→ **DOCUMENT SECTION**:
####################

- Government regulations limiting gathering sizes are, and will continue to be, applied in different ways by region and municipality. The SCO must ensure that all federal and local regulations concerning the ongoing safety of conferences, conventions, private events, and large group bookings are followed as updates occur.
- Ensure that all seating arrangements in lobbies allow for appropriate social distancing between different parties. Guests traveling in the same party may stay closer together if they choose, but should have the option not to.
- Remove any shared amenities from the lobby such as water and food stations.
- Develop a cleaning schedule to ensure an increased frequency in cleanings for all common areas including (but not limited to) lobbies, bathrooms, stairs, and hallways.
- A record of the cleaning schedule and its completion must be kept and displayed in a public area where guests can easily see it using either physical or digital signage.
- Hand sanitizer stations should be accessible to all staff and guests in each common area, next to any ATM, and at least one location per floor of guest rooms, preferably every elevator bank.
- Signage should be put up at all elevator entrances restricting elevators to a maximum capacity that ensures appropriate social distancing given the size of the elevator.
- Develop a protocol for ensuring guests and staff can maintain appropriate social distancing when they encounter each other in all public areas including stairs and hallways.
- Staff must ensure that they have all required materials prior to entering a guest room so that all necessary actions can be completed in one visit to limit cross contamination.
- All guest rooms, upon check-out, should be disinfected using EPA, CDC, and OSHA approved materials and guidelines.
- A room cleaning schedule while guests are in-house should be developed that minimizes interactions between staff and guests, and offers guests the ability to opt-out of room cleanings during their stay.
- Staff should display signage that they are currently in the room when cleaning or maintaining a room so that guests can avoid entering during this time in order to limit staff and guest contact.
- Develop policies for the proper usage and changing of personal protective equipment by any staff member entering a guest room.
- Guests must be notified that their rooms have been cleaned following EPA, CDC, and OSHA approved materials and guidelines upon completion of room inspection using either physical materials placed in the room or through digital communication.
- Seating at restaurants and bars must be arranged to allow for appropriate social distancing between tables, and individual seats at bars where appropriate.
- Restaurant table and seat surfaces must be cleaned immediately following the departure of any guests.
- Where applicable, amenities including (but not limited to) pool chairs and workout equipment must be arranged to allow for appropriate social distancing between guests. Guests traveling in the same party may stay closer together if they choose, but should have the option not to.
- A cleaning schedule should be developed to ensure an increased frequency in cleanings for all locker rooms and shared showers.
- Develop a process for handling any staff, guests, or 3rd party contractors who exhibit elevated temperatures or any WHO identified symptoms consistent with COVID-19.
- Suspected cases of COVID-19 must be taken to a quarantine area within the property via a pre-designated isolation route. Quarantine areas must be identified in advance for both staff and guests.
- Transportation must be arranged to a local medical facility where COVID-19 testing and treatment can be performed.
- An evacuation procedure must be in place for all remaining staff, guests, and 3rd party contractors that takes into account appropriate social distancing measures during egress and at the congregation side outside of the property.
- A cleaning and disinfection procedure must be in place for any area.s on the property exposed to a suspected COVID-19 case including, but not limited to, the pre-designated quarantine area and isolation route, any guest rooms, common areas, amenities, or back of house locations.
- This procedure must also include criteria for when staff and guests may reenter the property, as well as how they will be notified of the successful operation and the steps taken to get there.

####################

→ **RECORDED INFORMATION**:
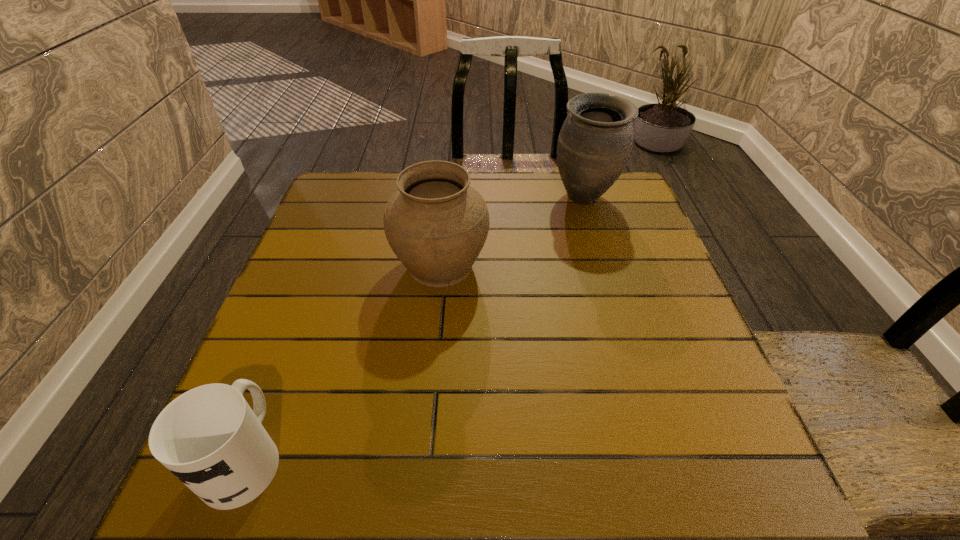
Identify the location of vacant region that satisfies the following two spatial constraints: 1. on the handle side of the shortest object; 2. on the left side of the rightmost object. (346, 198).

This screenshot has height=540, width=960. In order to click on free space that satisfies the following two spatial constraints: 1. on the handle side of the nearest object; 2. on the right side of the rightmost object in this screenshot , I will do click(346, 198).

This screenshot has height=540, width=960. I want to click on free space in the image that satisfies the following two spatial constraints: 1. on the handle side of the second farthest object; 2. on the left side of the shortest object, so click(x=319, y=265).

####################

→ **EXERCISES**:
1. According to the hotel COVID-19 guidelines, where must the record of the cleaning schedule and its completion be displayed?
2. Print the stretch of the hotel COVID-19 guidelines from "- Ensure that" through "every elevator bank.".
3. Decide whether each statement agrees with the hotel COVID-19 guidelines, answering yes or no and quoting the deciding words: (a) Hand sanitizer stations should be provided in at least one location on each floor of guest rooms. (b) Guests may not opt out of room cleanings while they are in-house. (c) Restaurant table and seat surfaces are to be cleaned at the end of each day.

→ **ANSWERS TO THIS EXERCISE**:
1. In a public area where guests can easily see it, using either physical or digital signage.

2.
- Ensure that all seating arrangements in lobbies allow for appropriate social distancing between different parties. Guests traveling in the same party may stay closer together if they choose, but should have the option not to.
- Remove any shared amenities from the lobby such as water and food stations.
- Develop a cleaning schedule to ensure an increased frequency in cleanings for all common areas including (but not limited to) lobbies, bathrooms, stairs, and hallways.
- A record of the cleaning schedule and its completion must be kept and displayed in a public area where guests can easily see it using either physical or digital signage.
- Hand sanitizer stations should be accessible to all staff and guests in each common area, next to any ATM, and at least one location per floor of guest rooms, preferably every elevator bank.

3.
(a) Yes: "at least one location per floor of guest rooms"
(b) No: "offers guests the ability to opt-out of room cleanings during their stay"
(c) No: "must be cleaned immediately following the departure of any guests"